O futuro é feito de nossas decisões!

  “O que você quer ser quando crescer?” Provavelmente uma das perguntas mais ouvidas na infância. No comecinho, respondíamos com profissões meio improváveis, aquelas vistas em filmes ou desenhos, como astronauta, “cowboy” e até super-herói. No entanto, não somos crianças para sempre. As escolhas começam a mudar e as perguntas se tornam mais sérias. Em um piscar de olhos, passamos da pergunta supracitada para “qual Universidade você vai prestar?” “que curso você quer fazer?”, e o que antes era uma brincadeira se torna literalmente a decisão de nossos futuros.

  Toda essa mudança ocorre muito rápido. Um dia estávamos brincando de esconde-esconde pelos corredores da escola e, no outro, já estamos fazendo inscrições para vestibulares, estudando milhares de matérias e refazendo redações. Junto dessa correria, vem a pressão familiar e, pior ainda, a pressão que colocamos em nós mesmos. Essa é, com certeza, uma fase muito difícil, mas, com boas escolhas e motivação, receberemos nossas recompensas.

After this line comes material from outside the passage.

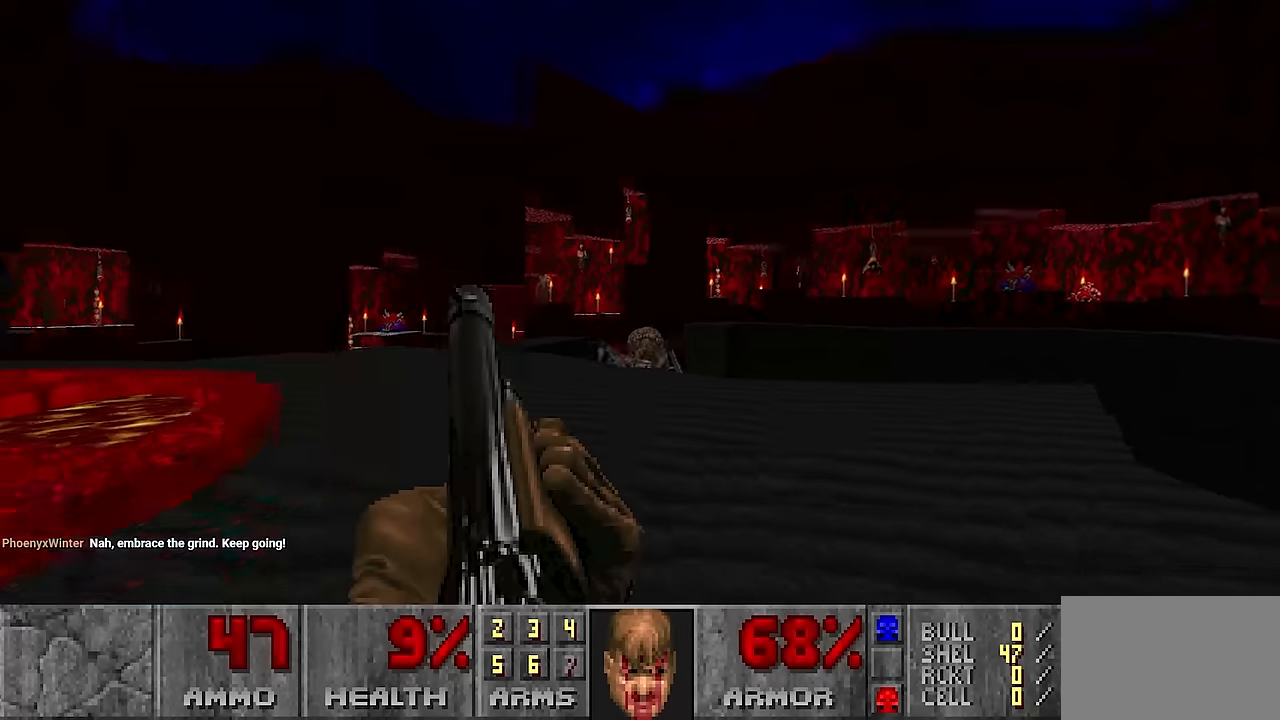
{"keys": ["w"], "mouse": [], "events": [[317, "s", "up"], [367, "w", "down"], [500, "a", "up"]]}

              A dúvida em decidir o curso e a qual faculdade ir são questões que ficam dia a dia cutucando nossas mentes. Escolher uma profissão é uma tarefa difícil, por isso errar e tentar de novo é totalmente normal. Muitas pessoas trocam de curso após perceberem que não era aquilo. Somos seres humanos e estamos em constante transformação; assim, podemos mudar nossas escolhas também. É muito melhor trabalhar pelo resto de nossas vidas com algo que gostamos, do que nos arrependermos de não termos seguido nossos sonhos.

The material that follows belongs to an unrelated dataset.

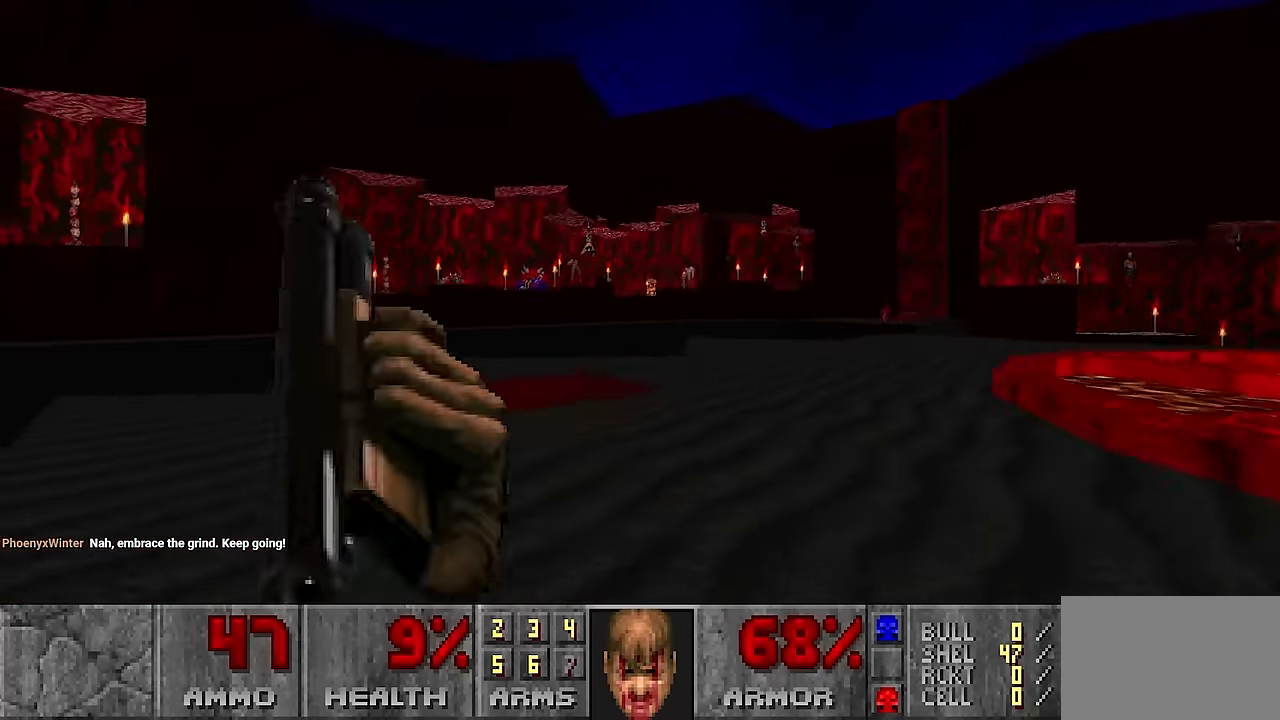
{"keys": [], "mouse": [], "events": [[133, "a", "down"], [183, "w", "up"], [233, "a", "up"], [283, "d", "down"], [333, "w", "down"], [367, "d", "up"], [417, "w", "up"]]}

  Nesse contexto, o que pode nos ajudar nesses momentos estressantes e confusos? Respondendo à pergunta, o primeiro passo é autoconhecimento, é descobrir o que gostamos de fazer, nossos desejos e ambições e nossas limitações, também. E, depois dessa jornada de autognose, podemos consultar uma boa ferramenta de apoio, os testes vocacionais. Eles são úteis pois relacionam o seu perfil com atividades desempenhadas em cada profissão, te dando uma empurrada para qual caminho seguir. Sobretudo, é necessário entendermos que se não passarmos de primeira, está tudo bem! Ganhamos maturidade com o tempo e vamos entendendo nossos limites e capacidades. No futuro, veremos como tudo valeu a pena.

Meu nome é Mariana Prezia Rodrigues, eu tenho 17 anos e vou prestar arquitetura. Sempre gostei muito da área de artes e humanas, mas também, mesmo sendo totais opostos, sempre gostei da área de exatas, principalmente matemática. Por conta disso, fiz inúmeros testes vocacionais e todos caiam em arquitetura, uma profissão que combina bastante tais matérias. Comecei a procurar melhor sobre a profissão, a ver vídeos, perfis nas redes sociais e relatos de estudantes e me apaixonei. Espero muito que supere minhas expectativas e quero, no futuro, estar feliz trabalhando com a carreira que escolhi.